(Entries taken from a collection)
-------

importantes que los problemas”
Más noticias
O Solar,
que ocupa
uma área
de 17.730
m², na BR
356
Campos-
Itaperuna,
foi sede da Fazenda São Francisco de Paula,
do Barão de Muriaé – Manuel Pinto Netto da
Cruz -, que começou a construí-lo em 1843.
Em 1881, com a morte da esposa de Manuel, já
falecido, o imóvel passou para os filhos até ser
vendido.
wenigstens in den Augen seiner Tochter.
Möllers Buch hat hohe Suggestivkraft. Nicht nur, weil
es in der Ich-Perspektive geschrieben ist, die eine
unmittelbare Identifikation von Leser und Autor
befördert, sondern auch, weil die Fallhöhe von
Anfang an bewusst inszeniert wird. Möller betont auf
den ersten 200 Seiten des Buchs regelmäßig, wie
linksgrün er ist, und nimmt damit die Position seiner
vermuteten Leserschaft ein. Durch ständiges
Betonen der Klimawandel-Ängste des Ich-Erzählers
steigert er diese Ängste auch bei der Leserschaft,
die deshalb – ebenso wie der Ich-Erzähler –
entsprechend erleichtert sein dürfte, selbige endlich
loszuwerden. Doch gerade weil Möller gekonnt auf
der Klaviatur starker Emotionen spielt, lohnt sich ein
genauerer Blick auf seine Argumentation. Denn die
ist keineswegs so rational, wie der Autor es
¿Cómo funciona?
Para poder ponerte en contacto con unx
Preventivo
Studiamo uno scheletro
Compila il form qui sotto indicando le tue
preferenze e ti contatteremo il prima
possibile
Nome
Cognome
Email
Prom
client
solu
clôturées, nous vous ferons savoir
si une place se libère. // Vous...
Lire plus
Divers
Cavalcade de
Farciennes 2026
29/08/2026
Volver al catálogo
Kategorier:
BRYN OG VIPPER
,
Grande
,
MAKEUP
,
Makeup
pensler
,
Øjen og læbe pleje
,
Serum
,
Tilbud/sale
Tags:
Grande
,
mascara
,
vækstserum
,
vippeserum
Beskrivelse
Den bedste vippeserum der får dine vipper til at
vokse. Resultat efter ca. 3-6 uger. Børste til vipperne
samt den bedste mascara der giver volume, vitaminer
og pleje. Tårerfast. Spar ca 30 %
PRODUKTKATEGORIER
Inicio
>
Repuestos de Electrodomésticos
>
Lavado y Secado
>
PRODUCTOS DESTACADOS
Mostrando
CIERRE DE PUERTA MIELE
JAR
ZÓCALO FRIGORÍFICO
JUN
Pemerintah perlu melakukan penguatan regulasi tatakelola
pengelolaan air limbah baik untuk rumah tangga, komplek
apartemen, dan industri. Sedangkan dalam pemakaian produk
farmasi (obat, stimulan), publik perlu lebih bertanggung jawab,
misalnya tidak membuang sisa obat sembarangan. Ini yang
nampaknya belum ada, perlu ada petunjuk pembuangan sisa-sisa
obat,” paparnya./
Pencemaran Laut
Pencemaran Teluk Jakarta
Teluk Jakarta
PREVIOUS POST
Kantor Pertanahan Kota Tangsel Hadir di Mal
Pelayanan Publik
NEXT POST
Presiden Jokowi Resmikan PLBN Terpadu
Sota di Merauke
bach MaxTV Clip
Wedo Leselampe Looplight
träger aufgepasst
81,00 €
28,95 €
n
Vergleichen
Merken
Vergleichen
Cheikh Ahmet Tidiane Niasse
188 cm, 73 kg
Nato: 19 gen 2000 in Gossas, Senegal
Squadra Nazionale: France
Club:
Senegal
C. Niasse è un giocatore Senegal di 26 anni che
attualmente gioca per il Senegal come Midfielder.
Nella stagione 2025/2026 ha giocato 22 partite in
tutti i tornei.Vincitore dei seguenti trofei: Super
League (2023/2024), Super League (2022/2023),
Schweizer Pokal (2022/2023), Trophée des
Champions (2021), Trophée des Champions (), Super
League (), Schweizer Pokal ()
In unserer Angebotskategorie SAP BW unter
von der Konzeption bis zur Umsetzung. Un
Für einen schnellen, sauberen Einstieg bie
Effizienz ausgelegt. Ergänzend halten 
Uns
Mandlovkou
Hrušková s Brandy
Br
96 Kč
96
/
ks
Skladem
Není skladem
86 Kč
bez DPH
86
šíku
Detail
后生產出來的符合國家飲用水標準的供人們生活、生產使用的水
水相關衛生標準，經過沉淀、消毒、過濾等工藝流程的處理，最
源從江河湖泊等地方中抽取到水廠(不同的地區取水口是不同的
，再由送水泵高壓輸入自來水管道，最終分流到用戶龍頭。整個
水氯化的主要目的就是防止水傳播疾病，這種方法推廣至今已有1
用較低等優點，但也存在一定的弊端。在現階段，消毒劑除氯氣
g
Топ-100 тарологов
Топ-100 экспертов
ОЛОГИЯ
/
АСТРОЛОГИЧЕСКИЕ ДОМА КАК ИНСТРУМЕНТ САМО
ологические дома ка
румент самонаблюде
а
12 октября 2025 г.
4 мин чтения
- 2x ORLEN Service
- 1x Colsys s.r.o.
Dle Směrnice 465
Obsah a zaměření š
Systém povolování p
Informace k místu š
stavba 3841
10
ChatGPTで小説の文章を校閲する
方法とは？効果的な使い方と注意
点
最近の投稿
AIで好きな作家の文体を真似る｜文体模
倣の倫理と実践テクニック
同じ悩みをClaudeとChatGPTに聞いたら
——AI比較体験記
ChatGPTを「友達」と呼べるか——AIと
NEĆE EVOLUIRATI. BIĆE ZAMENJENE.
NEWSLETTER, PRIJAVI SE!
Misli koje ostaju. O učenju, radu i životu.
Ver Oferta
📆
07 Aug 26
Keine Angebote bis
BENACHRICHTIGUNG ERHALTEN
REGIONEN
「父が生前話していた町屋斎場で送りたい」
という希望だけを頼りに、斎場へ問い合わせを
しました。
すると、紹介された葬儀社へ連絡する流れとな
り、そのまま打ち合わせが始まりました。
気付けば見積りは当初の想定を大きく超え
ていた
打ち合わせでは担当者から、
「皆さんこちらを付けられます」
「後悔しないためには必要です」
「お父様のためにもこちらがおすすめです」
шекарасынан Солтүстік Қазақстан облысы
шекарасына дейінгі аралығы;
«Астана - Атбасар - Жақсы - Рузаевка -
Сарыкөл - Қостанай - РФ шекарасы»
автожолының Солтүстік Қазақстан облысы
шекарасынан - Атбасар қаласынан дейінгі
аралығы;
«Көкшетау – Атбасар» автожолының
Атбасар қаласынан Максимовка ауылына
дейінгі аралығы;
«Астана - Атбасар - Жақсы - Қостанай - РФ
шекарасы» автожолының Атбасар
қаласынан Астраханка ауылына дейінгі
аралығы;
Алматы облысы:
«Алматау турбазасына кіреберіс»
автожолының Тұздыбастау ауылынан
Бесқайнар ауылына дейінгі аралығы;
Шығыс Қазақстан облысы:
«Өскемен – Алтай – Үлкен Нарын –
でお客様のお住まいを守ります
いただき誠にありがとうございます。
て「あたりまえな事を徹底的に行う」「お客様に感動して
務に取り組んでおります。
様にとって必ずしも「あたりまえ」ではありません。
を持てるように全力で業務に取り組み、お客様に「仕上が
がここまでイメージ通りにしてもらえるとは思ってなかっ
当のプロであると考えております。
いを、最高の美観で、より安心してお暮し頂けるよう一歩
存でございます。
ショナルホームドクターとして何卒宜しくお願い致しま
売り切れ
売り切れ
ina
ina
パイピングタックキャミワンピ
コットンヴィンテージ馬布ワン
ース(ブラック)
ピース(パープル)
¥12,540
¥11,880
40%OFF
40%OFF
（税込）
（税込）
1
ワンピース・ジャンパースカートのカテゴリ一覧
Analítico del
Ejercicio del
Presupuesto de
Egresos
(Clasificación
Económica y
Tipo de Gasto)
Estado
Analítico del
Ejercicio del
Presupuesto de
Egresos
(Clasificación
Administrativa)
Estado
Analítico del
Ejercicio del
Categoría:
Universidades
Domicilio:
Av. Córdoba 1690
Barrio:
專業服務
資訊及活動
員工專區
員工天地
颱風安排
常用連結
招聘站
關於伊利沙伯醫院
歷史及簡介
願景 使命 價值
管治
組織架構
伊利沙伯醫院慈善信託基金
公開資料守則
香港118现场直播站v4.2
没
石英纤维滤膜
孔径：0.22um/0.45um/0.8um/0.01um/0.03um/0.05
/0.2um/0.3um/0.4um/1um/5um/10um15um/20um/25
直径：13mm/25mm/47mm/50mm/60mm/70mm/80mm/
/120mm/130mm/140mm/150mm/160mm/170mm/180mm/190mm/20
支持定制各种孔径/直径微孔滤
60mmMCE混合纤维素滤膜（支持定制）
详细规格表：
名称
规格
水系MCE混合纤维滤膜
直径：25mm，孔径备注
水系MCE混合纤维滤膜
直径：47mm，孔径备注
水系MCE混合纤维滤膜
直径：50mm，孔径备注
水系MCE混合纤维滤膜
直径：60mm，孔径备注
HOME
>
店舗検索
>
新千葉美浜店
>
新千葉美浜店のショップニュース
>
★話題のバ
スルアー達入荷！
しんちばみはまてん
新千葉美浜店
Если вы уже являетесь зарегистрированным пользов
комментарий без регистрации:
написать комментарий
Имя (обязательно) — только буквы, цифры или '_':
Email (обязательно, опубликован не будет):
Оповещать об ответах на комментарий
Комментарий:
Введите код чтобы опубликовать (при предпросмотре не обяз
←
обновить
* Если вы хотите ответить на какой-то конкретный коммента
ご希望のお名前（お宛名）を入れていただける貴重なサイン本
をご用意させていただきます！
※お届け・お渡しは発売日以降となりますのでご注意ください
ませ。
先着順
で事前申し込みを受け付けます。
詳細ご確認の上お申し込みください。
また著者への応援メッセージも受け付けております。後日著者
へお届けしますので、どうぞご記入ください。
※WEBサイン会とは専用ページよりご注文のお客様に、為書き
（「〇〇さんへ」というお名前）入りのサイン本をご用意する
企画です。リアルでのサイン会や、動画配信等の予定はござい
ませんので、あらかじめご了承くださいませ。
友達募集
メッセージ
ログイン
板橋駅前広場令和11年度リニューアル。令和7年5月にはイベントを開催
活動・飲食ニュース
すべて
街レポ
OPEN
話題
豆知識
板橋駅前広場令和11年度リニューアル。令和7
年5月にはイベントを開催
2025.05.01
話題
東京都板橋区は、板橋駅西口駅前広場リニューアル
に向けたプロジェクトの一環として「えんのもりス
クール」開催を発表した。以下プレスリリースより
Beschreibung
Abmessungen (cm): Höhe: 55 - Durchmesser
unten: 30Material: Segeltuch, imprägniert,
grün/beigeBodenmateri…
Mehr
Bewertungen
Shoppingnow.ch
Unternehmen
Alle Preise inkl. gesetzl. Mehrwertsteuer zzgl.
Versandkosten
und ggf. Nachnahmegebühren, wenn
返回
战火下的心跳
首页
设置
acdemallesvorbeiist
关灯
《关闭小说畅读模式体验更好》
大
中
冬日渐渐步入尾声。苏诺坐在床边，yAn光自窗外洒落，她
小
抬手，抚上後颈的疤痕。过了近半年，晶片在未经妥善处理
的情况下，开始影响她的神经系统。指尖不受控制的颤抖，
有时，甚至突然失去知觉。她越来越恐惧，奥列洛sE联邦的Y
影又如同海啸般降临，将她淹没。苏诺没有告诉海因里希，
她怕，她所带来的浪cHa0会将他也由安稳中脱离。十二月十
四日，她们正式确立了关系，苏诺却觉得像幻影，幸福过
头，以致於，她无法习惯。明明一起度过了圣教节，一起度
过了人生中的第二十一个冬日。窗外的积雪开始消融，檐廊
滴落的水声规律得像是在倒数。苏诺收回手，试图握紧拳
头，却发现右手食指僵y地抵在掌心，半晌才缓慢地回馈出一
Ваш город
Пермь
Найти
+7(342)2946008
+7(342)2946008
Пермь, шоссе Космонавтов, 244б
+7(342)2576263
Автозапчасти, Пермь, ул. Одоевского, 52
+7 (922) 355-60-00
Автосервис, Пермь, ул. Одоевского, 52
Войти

-------

Search the data above for "Қазақстан" and copy every line where it turns up.

шекарасынан Солтүстік Қазақстан облысы
автожолының Солтүстік Қазақстан облысы
Шығыс Қазақстан облысы:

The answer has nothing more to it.